### Written task:
Copy all entries without alteration and skip the pictures they hold.

[The input Boundary: Start]

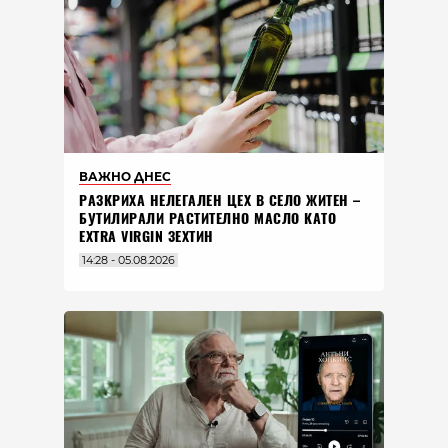
ВАЖНО ДНЕС
РАЗКРИХА НЕЛЕГАЛЕН ЦЕХ В СЕЛО ЖИТЕН –
БУТИЛИРАЛИ РАСТИТЕЛНО МАСЛО КАТО
EXTRA VIRGIN ЗЕХТИН
14:28 - 05.08.2026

[The input Boundary: End]

### Response box:
ВАЖНО ДНЕС
РАЗКРИХА НЕЛЕГАЛЕН ЦЕХ В СЕЛО ЖИТЕН –
БУТИЛИРАЛИ РАСТИТЕЛНО МАСЛО КАТО
EXTRA VIRGIN ЗЕХТИН
14:28 - 05.08.2026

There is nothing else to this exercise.